I’ve needed to take a break from the Fried Chicken Wars of late; unfortunately I haven’t been able to shake my recent penchant for picking mediocre new places to try and I’ve had nothing positive to blog about. Today, however, I continued my recent theme of comfort foods and caught a bit of a break with a visit to Mono’s Grill, a hole-in-the-wall Colombian place with a SW Freeway address but facing Fondren. It’s very new, spic and span, very small. The place was packed but more than half of the customers were waiting for takeout. Although it is set up to look like counter service if you’re dining in just take a seat and a server will bring you a menu. Food is served on real plates with real tableware.

There are 2 lunch special plates available M-F, 11a-2p for $7. One choice is always the Bandeja Paisa, the typical Colombian combination plate, which is what I opted for. This is Colombian comfort food, like a Tex-Mex combination plate. Unfortunately the lunch special version of this dish does not include any chorizo, avocado or an arepa, typical ingredients of a Bandeja Paisa. I’ve had some Colombian chorizo that was overcooked and dried out but I haven’t had a bad one other than that and I was looking forward to a few bites of an excellent sausage. Had I known there was none on the special I would have opted for the full menu version.
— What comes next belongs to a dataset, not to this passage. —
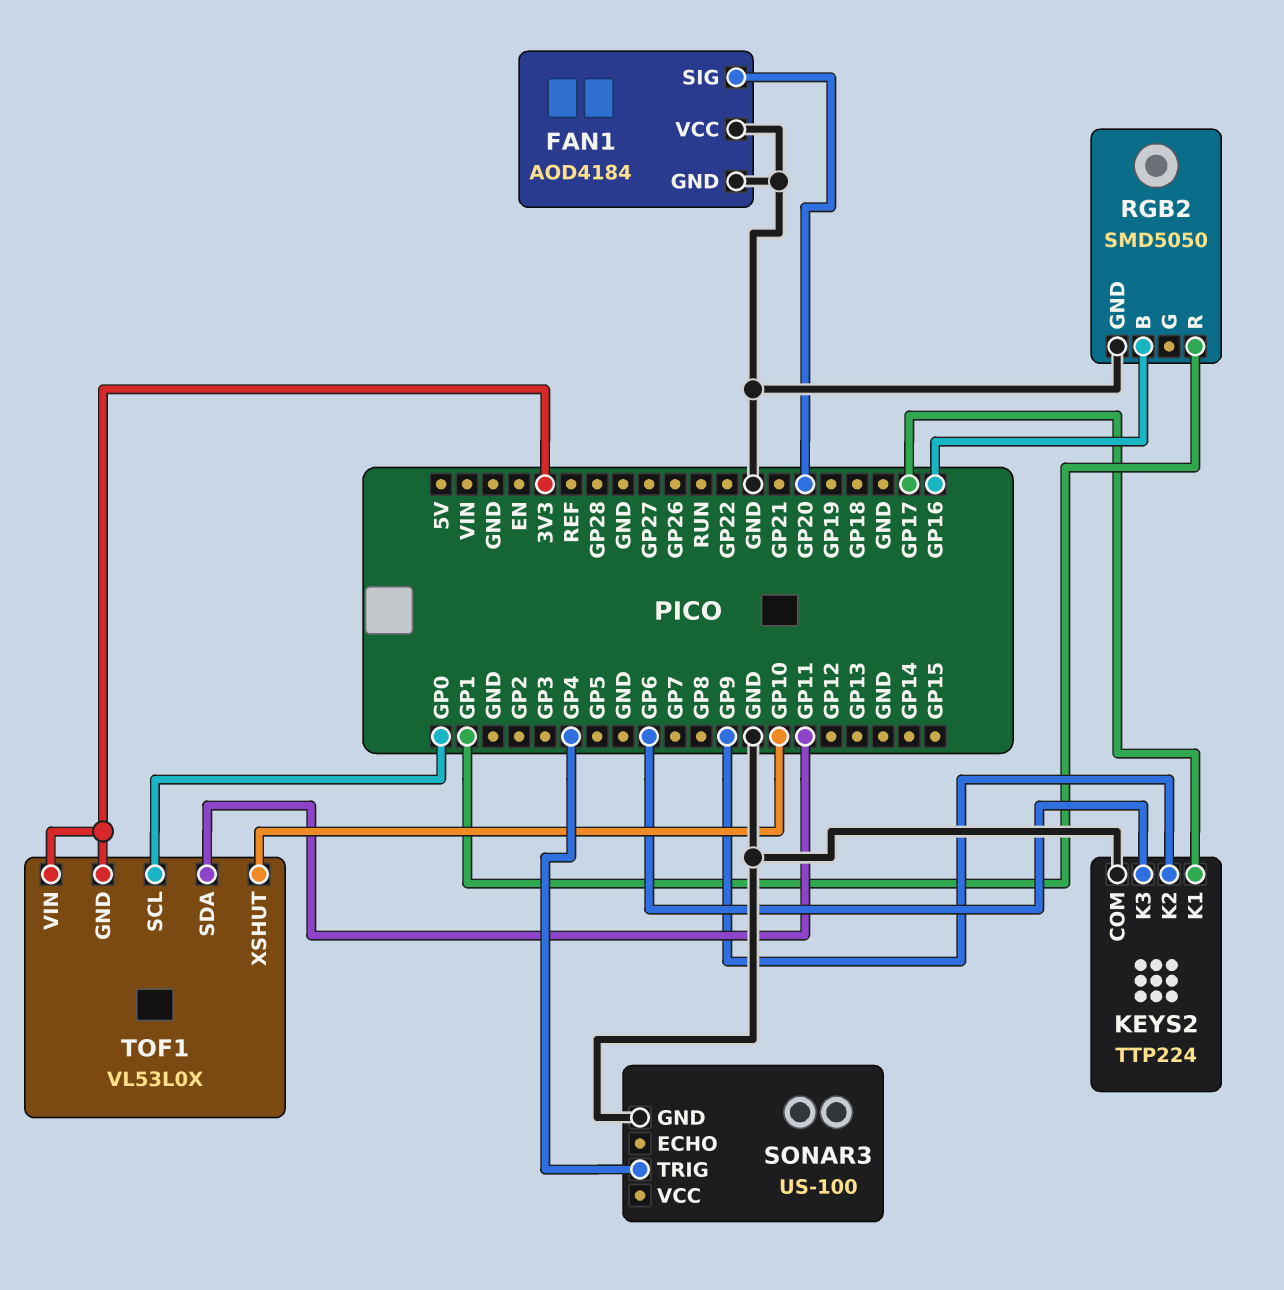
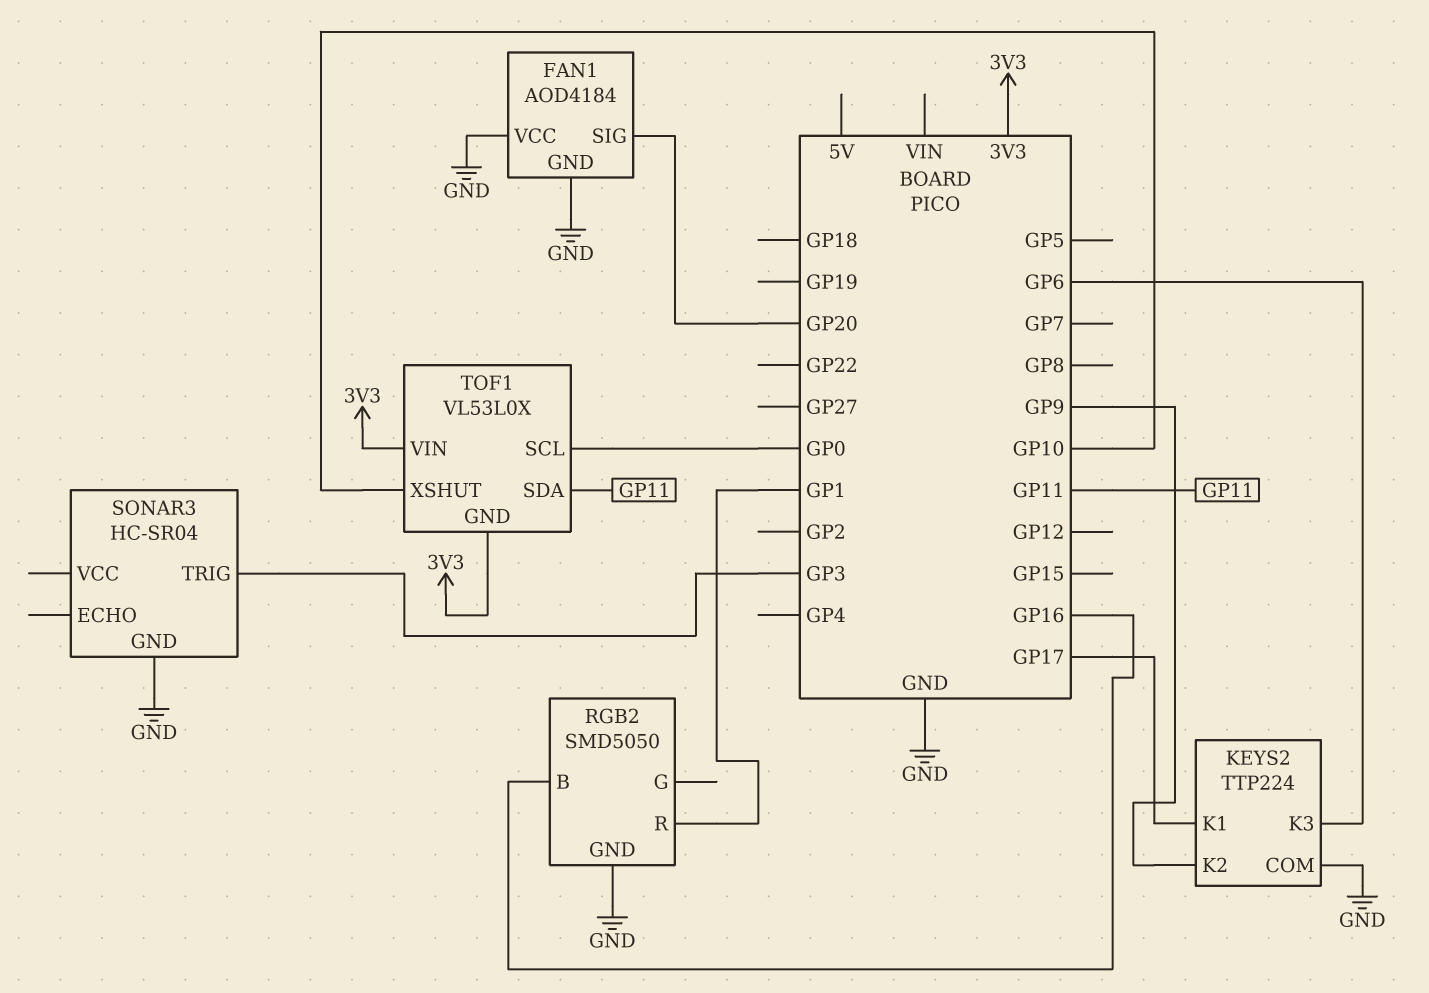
SONAR3: US-100 -> HC-SR04
SONAR3 pin TRIG: GP4 -> GP3

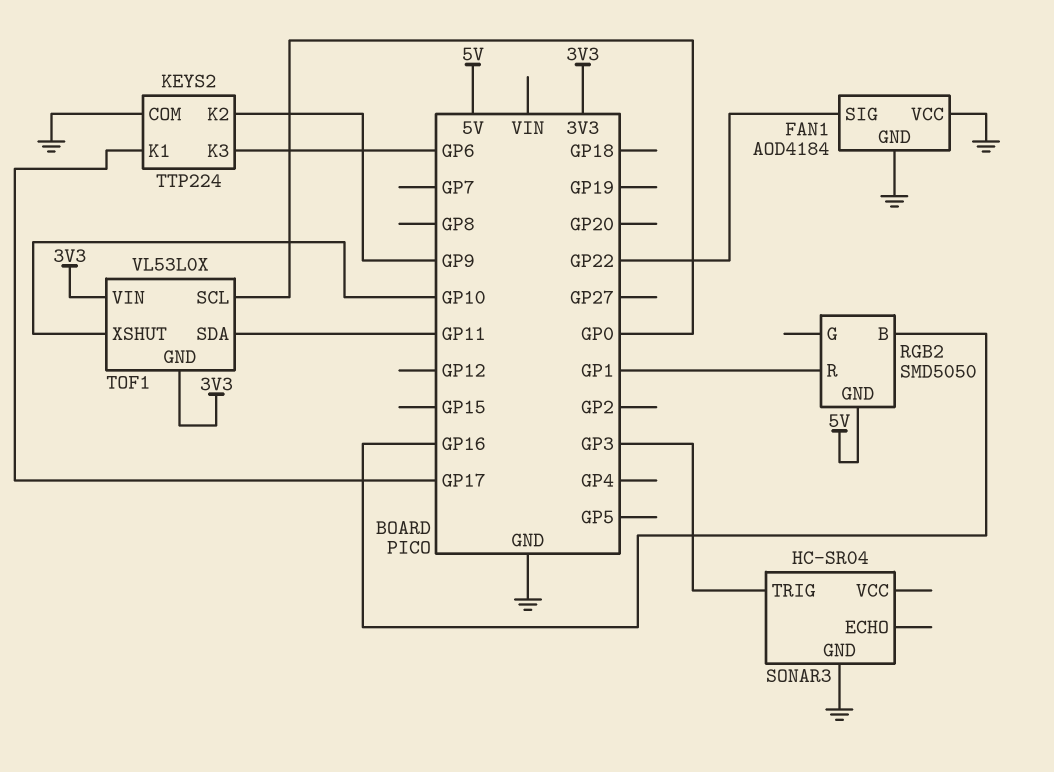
FAN1 pin SIG: GP20 -> GP22
RGB2 pin GND: GND -> 5V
The frijoles rojos were excellent, with a very generous amount of pork fat and meat. Likewise there was a very generous portion of plantano maduro, along with the requisite rice and fried egg. The chicharron included a lot of fat but also a lot of meat, about the equivalent of half a small pork chop, but it was a little overcooked and dry. The skirt steak (churrasco) was another generous component and was tasty if not especially remarkable.

But for $7 I thought it was a fair meal and I wouldn't mind going back. I only got a look at one other dish being served, a fried fish that looked pretty good.

I always go to these restaurants representing countries which grow coffee as a major export expecting some better than average if not exceptional coffee but I have yet to experience any at any of the Colombian restaurants I’ve visited. The coffee Colombiano here had been on the warmer too long.

There’s free Wi-Fi; they’re only open till early evening but there is a bar section next door.

They have a website but its just a placeholder; they’ve put their menu and some pictures up on MySpace.

: A review of Mono's on b4 mentioned the availability of Tamales Tolimenses and Lechona Tolimenses and I went in to try them. What's on the menu everyday is Lechon Enciendido and I did not see any tamales at all - maybe they're occasional specialties. From what I can find online, Lechon Enciendido is a Cuban dish.

I think this is pork leg or butt, simmered with peppers and onions and I'm not sure what else. It was a bit of a disappointment since I was hoping for the Lechona which sounds like an awesome dish. The red beans were excellent, however, and red beans and rice constitute a satisfactory meal for me anytime and I wound up taking about half the pork home. The rice was swimming in the juices from the meat. Once again the Plantanos Maduros here were excellent, nicely caramelized to the point of a little charring and crispness.

The restaurant has been remodeled with the wall separating the restaurant and bar sections removed, making for a more comfortable space. The young staff here has always been very nice.